[R] Open a file which name contains a tilde

John jwd @end|ng |rom @urewe@t@net
Wed Jun 12 21:50:12 CEST 2019


On Wed, 5 Jun 2019 18:07:15 +0200
Frank Schwidom <schwidom using gmx.net> wrote:

In reading file names, names with spaces require escaping of the
spaces, and you are using not only a tilde but the space as spell.  The
tilde is conventionally read as wild card representing the leading
portion of the file address, which is what you see here:

The long standing convention in unix and linux is that a tilde is
shorthand for your home directory, just as "./" is the local directory
and "../" is one step back up the directory tree. The output of
path.expand() varies in how your string is constructed:

1. > path.expand("ab")
   [1] "ab"
2. > path.expand("a b")
   [1] "a b"
3. > path.expand("a ~b")
   [1] "a ~b"
4. > path.expand("a ~ b")
   [1] "a /home/john b"
5. > path.expand("a ~/b")
   [1] "a /home/john/b"
6. > path.expand("~/a  b")
   [1] "/home/john/a  b"

Notice that the spaces have an effect on how the tilde is parsed in
the string.  The next to last case sees a string with three elements:
"a", the local path, and "b".  The last expands the tilde as the "path"
to a hypothetical file "b" in the home directory. In the sixth case the
same behaviour occurs.  

If you read the help for path.expand(), the routine expects
"leading" tildes, which explains the free floating "path in the fourth
example.  In the third example, where the forward slash is omitted, the
routine simply treats the tilde as part of a string. 

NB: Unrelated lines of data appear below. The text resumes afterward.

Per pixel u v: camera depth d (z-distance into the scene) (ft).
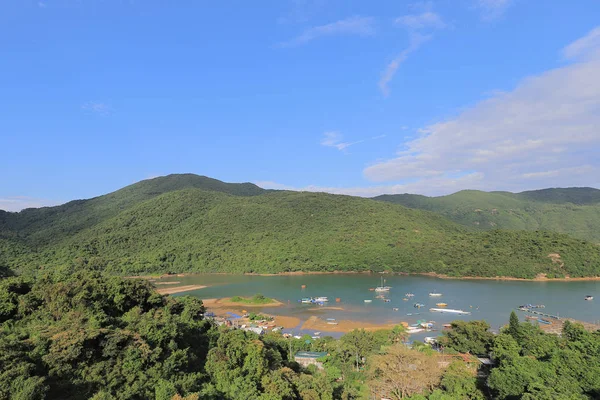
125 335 165.58
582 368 171.01
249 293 643.86
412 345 295.89
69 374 143.43
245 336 227.81
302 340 310.65
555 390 155.94
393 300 563.89
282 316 479.41
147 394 142.82
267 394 155.12
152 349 170.30
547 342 219.41
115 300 229.04
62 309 203.51
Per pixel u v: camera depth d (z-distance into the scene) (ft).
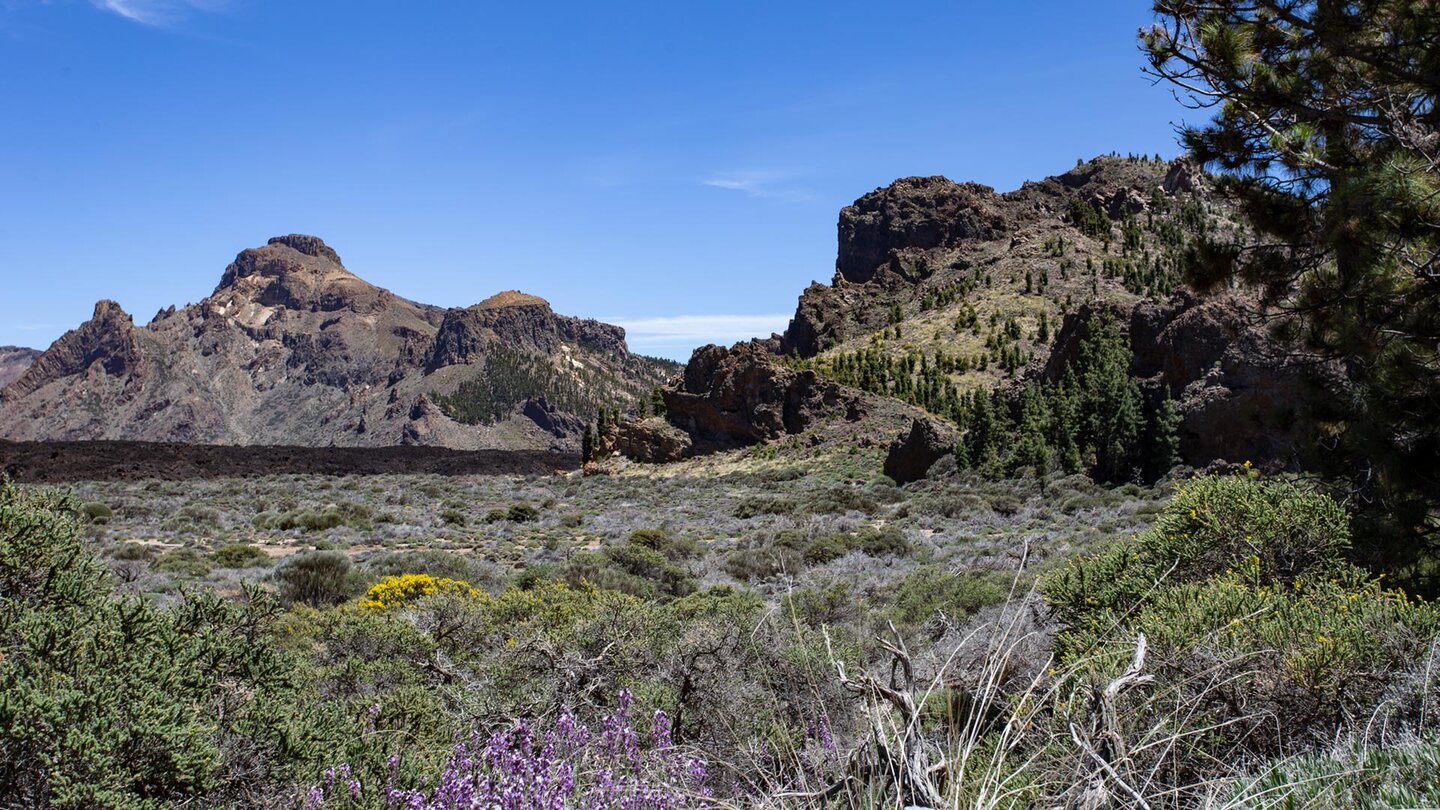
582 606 37.37
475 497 217.77
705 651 20.70
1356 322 28.07
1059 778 10.52
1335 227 27.61
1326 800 9.66
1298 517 24.57
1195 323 134.92
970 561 66.18
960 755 9.51
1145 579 23.41
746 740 15.72
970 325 411.34
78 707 10.34
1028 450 163.02
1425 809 8.85
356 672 23.38
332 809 12.01
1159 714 12.69
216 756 10.94
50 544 13.43
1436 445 25.71
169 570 81.00
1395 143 28.84
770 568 81.66
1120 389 142.41
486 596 43.24
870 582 59.21
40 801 9.87
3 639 11.83
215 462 287.07
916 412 291.17
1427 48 27.14
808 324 529.04
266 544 119.03
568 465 333.83
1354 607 17.48
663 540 106.93
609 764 13.12
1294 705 14.06
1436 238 26.84
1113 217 570.05
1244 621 16.29
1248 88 30.89
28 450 272.92
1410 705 13.37
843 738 12.33
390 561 78.79
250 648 13.85
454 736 17.13
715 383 302.04
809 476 233.35
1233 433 121.60
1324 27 28.12
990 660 10.74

Also note this at http://www.linfo.org/file_name.html:

"...file names only use alphanumeric characters (mostly lower case),
underscores, hyphens and periods. Other characters, such as dollar
signs, percentage signs and brackets, have special meanings to the
shell and can be distracting to work with. File names should never
begin with a hyphen."

The probable "bug" is that none of the programmers imagined that anyone
would use special characters within file names, "legal" or not, (just
not done, don't y' know). In any case the simple solution, if you
really, really need a tilde in a filename, is to avoid setting it off in
spaces, or any other character that could mislead a routine into
treating it conventionally as shorthand for you home directory.